**Assignment**
Using the records below, write out the line with "satisfaction and always" and each line after it through the final one, exactly, and only those.

**Excerpted records**
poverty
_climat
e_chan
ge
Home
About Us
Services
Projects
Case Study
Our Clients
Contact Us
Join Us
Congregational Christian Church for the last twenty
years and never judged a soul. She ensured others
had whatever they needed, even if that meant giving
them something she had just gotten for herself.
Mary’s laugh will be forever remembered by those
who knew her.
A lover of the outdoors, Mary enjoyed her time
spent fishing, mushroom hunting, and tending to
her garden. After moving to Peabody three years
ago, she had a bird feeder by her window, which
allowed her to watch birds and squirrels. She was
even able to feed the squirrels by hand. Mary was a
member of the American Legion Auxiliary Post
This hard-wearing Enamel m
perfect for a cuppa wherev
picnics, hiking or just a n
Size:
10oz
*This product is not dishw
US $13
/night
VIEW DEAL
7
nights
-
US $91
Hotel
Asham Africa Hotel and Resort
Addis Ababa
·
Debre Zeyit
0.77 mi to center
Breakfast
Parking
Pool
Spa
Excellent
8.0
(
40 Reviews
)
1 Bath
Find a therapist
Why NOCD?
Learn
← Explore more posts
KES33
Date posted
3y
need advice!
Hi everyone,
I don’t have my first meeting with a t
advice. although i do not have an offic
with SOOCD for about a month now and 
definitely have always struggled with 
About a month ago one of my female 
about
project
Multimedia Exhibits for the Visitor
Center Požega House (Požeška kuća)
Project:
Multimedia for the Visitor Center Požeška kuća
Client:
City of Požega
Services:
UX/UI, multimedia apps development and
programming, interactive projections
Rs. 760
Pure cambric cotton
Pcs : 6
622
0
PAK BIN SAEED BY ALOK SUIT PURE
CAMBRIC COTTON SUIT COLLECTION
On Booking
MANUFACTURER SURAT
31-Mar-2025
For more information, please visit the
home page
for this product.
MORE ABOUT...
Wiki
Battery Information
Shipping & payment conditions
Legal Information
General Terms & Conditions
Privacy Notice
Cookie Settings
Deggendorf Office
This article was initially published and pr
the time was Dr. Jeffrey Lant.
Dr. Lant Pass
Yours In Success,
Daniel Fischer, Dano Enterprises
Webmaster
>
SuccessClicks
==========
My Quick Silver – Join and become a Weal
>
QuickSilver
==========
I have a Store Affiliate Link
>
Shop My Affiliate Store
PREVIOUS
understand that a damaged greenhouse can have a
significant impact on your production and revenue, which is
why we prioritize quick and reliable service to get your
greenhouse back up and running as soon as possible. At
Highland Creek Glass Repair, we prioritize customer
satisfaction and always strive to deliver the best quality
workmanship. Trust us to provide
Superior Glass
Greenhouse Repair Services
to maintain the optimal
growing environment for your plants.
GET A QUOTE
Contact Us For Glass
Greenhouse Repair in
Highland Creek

**Task output**
satisfaction and always strive to deliver the best quality
workmanship. Trust us to provide
Superior Glass
Greenhouse Repair Services
to maintain the optimal
growing environment for your plants.
GET A QUOTE
Contact Us For Glass
Greenhouse Repair in
Highland Creek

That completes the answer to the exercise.